Il partit définitivement, toisant du regard les enfants apeurés. Browse se releva très difficilement. Il s'avança vers son engin en boitant, les habitants partaient en courant. Bowser s'avança alors.

-Papa, je voulais juste…

-Assez ! Il est tant de grandir maintenant, ça suffit vos bêtises !

Ils restèrent sous le regard plein de reproches de leur père. Ils n'osaient même pas le regarder en face. Ils avaient plus peur de lui que de Muiri.

-Rentrons.

La voix grave et résonnante de Browse déchira leur silence, les faisant sauter dans l'engin. Ils repartirent alors vers le château avec les friandises, à bord de la tête de clown. Le voyage se passa dans le silence. Personne ne parla. Browse ne regardait que devant lui, les mains sur les rebords de l'engin volant. Bowser, triste, regardait le paysage du bas, l'herbe verte et les arbres en fleur, pleins de vie, qui laissaient place au arbres morts et aux sols épineux, défiler sous ses yeux tandis que Wart regardait d'un œil triste son jeune frère. Ils atterrirent sur la piste d'envol, accolée contre une des nombreuses tours du château royal. Browse descendit le premier, attrapa ses fils et les posa à terre. Une douleur vint lui traverser le corps, le faisant frémir.

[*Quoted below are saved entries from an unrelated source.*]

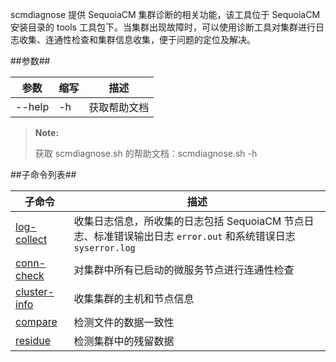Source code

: scmdiagnose 提供 SequoiaCM 集群诊断的相关功能，该工具位于 SequoiaCM 安装目录的 tools 工具包下。当集群出现故障时，可以使用诊断工具对集群进行日志收集、连通性检查和集群信息收集，便于问题的定位及解决。

##参数##

|参数      |缩写  |描述          |
|----------|------|--------------|
|--help    |-h    |获取帮助文档  |

> **Note:**
>
> 获取 scmdiagnose.sh 的帮助文档：scmdiagnose.sh -h

##子命令列表##

| 子命令                        |描述            |
|----------------------------|----------------|
| [log-collect][logcollect]  |收集日志信息，所收集的日志包括 SequoiaCM 节点日志、标准错误输出日志 `error.out` 和系统错误日志 `syserror.log`        |
| [conn-check][conncheck]    |对集群中所有已启动的微服务节点进行连通性检查        |
| [cluster-info][clusterinfo] |收集集群的主机和节点信息        |
| [compare][compare] | 检测文件的数据一致性 |
| [residue][residue] | 检测集群中的残留数据 | 


[logcollect]:Maintainance/Tools/Scmdiagnose/logcollect.md
[conncheck]:Maintainance/Tools/Scmdiagnose/conncheck.md
[clusterinfo]:Maintainance/Tools/Scmdiagnose/clusterinfo.md
[compare]:Maintainance/Tools/Scmdiagnose/compare.md
[residue]:Maintainance/Tools/Scmdiagnose/residue.md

-Rentrez tous les deux, je vous en reparlerai tout à l'heure, j'ai des réglages à faire sur le clown…

Ils obéirent, sans respirer, la tête basse, tristes, honteux et inquiets. Wart osa regarder son frère et rompre en premier le silence.

-Tu as été très brave, frangin…

-Toi aussi, bro'…

Ils fermèrent la porte derrière eux. Browse les regarda partir en souriant. Puis, une douleur vint lui transpercer son silence et le fit tomber à genoux, hurlant. Il tenta de se lever de toutes ses forces, s'appuyant contre le rebord de son engin mais il retomba lourdement au sol, cloué. Il tremblait, des secousses le firent hoqueter. Il hurla, cherchant de l'aide. Il raclait le sol de ses griffes pour se tirer jusqu'à la porte comme un malheureux. La douleur avait commencé à l'extérieur et se propage dans ses entrailles. Il s'ébranlait de l'intérieur. Il s'appuya sur son bras droit et tendit le gauche pour saisir la poignée mais son bras fut saisit de douleur et il tomba tête au sol. Il tendait encore son bras gauche tant qu'il le pouvait pour saisir l'insaisissable. Il grognait, frappait ses pattes contre le mobilier, hurlait… Quand des pas se firent entendre. Il leva sa tête comme il pu et hurla de pleins poumons, n'arrivant plus à parler.

-Monseigneur ? On arrive ! Nous voici !

Les pas se firent plus pressants, plus forts. Il commençait à ne plus pouvoir avoir les yeux ouverts, ses paupières se fermaient lentement. La porte s'ouvrit en grand, en un seul et unique élan, claquant contre la mâchoire du roi, qui ne ressentait plus rien, tellement la douleur l'avait anéanti…

-Monseigneur !

Le noir emplit sa pensée et il ne vit, ne ressentit, ne pensa plus rien. Il sombra dans le néant.